Jamten Doya said that he is not sure if it was fair or not to refrain them from remarrying after their spouses’ death.

“But it is a custom we have been living on and it must be respected,” he said, adding that it is also not possible to borrow others’ culture and tradition when the Lhops have their own.

“Others have their own traditional and cultural values, this is ours, so we must practice what we have.”

Sonam Tshering Doya, 48, from Lhotokuchu Jigme completed the ‘duk-tsho-hang’ some years ago after his wife passed away. He believes the tradition passed down by their forefathers has to be diligently practiced.

“It was for three years,” he said. “Lhops do not consider this practice as torment; everybody knows it.”

When the restriction period is over, the Lhops offer millet beer to the dead and some words of farewell in a small ritual.

Down the slope at Lhotokuchu Jigme, Inzang Gyemo, 50, has just taken some time out from her kitchen. She recently completed the restriction of three years.


A typical Lhop house

Source: Dilurai.blogspot


“I didn’t enter anybody’s house for three years,” she said.

Every time Inzang Gyemo sat for a meal, she brought out a plate and a mug, and prepare a meal for the deceased. This practice went on until her restriction period ended in February this year.

“This tradition has to be practised,” she said. “If we don’t, then we will bring bad luck to the family in the future.”

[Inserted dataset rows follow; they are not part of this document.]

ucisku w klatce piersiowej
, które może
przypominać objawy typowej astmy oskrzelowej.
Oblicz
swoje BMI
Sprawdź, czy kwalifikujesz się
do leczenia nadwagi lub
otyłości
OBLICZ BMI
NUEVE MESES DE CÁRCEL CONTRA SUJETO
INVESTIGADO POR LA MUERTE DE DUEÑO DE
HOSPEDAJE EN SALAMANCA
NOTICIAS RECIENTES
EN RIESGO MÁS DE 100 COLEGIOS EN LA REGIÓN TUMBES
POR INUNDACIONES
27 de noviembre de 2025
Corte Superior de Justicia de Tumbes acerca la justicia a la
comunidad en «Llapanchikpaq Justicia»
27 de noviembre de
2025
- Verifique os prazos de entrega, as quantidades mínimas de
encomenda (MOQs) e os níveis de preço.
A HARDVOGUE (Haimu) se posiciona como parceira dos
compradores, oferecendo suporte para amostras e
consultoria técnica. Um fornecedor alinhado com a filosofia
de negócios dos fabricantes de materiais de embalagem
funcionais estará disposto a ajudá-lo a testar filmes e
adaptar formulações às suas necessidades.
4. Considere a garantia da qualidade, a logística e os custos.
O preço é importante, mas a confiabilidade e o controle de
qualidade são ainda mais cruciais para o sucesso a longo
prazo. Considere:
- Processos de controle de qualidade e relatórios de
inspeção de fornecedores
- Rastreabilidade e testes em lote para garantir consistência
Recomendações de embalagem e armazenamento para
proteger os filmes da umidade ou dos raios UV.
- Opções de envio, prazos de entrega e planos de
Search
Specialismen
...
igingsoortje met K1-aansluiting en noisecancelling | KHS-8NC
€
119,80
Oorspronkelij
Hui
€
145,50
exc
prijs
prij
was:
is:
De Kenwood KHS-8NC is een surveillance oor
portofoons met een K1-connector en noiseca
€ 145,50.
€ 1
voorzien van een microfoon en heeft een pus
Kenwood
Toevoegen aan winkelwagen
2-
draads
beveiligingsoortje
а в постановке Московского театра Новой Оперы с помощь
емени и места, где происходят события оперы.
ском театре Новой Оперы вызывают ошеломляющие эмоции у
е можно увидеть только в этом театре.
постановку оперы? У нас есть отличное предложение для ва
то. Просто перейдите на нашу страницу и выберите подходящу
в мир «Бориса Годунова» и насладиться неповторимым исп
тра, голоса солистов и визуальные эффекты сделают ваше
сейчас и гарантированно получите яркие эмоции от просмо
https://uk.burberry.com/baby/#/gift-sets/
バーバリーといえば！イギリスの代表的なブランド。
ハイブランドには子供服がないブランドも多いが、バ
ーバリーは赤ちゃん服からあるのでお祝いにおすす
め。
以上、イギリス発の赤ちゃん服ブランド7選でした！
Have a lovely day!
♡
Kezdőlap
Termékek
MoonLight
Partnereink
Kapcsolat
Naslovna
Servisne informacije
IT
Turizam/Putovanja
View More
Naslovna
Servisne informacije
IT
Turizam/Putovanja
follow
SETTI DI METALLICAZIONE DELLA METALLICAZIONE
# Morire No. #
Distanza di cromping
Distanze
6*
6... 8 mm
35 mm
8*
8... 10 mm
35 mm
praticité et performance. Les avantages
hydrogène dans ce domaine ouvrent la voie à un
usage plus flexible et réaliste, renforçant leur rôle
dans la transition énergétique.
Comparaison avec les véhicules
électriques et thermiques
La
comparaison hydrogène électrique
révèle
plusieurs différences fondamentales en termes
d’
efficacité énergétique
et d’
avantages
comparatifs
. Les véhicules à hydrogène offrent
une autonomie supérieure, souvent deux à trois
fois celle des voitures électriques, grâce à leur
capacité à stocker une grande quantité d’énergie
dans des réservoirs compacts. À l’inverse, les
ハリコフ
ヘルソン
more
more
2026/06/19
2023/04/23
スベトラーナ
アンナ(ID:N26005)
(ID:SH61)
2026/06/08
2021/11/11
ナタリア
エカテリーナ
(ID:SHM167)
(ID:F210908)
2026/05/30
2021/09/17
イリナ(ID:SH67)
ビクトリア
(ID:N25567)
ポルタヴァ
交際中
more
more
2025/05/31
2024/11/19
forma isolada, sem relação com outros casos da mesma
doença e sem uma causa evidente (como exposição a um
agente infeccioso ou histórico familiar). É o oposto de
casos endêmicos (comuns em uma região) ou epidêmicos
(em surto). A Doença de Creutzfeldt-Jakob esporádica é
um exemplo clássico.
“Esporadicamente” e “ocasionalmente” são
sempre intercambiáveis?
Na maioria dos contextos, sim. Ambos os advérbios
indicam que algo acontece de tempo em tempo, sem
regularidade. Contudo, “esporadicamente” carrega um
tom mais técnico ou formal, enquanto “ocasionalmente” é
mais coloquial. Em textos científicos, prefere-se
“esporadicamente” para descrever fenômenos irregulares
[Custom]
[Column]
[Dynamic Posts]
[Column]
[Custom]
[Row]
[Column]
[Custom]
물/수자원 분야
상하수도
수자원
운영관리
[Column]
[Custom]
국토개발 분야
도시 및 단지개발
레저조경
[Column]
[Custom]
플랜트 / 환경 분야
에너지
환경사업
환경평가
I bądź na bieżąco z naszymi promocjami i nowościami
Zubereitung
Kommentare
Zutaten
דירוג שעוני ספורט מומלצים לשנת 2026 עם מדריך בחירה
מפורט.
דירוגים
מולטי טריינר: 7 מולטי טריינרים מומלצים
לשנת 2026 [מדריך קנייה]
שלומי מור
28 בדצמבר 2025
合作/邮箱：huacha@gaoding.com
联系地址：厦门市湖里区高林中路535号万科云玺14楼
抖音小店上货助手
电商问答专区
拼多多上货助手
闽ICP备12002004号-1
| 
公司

Inzang Gyemo said that the practice of the ‘duk-tsho-hang’ has been alive for hundreds of years. “

“People just cannot neglect it abruptly.”

The unique burial rites of the Lhops

Carrying a dead person is a herculean task in Lhop custom. Only one person is allowed to carry the dead to their tomb called ‘rombu’.



An image of a Rombu. The Lhops bury their dead family member in a stone wall with fencing and roof for protection. It is believed that their dear ones should be buried close to home. If the smell of the rot 'comes' home, it is believed to be a blessing for the family. 

Source: Asteesmemoir.blogspot


The Lhops do not bury or cremate the dead. The body is placed in a special wooden box, walled by specific stones and left in their fields as tombs.

A wife or a husband has to carry the dead alone to a ‘rombu’ if the deceased is their partner. If it was somebody else from the family who has died, one person will still carry it.

In 2003, a Doya man did not return home to Singye. He was on his way home from Gedu and has been missing until today. His son Namgay Tshering Doya has turned twenty two.

“My mother is still expecting him to return and has not declared him dead,” he said. “A rombu has not been raised yet.”

Namgay Tshering Doya said his mother would not accept that his father is dead without strong proof.

An ECCD facilitator at Singye, Rinchen Zangmo Doya, who has studied away from her home in Samtse, said she was proud that her people have kept the practice of ‘refrain’ alive.

“However, inter-marriages are allowed now,” she said. “I am not sure if it would continue in the future.”

Meanwhile, at Singye, the evening’s fading sunlight warms the place despite the drizzle. The cardamom fields are cleansed.

Inside her uncle’s shop, Sangay Puda is impatient. She has work to do at her cardamom field. As she dashes out of the shop, her pearl necklace glimmers in the evening sun.


This article first appeared in kuensel and has been edited for the Daily Bhutan.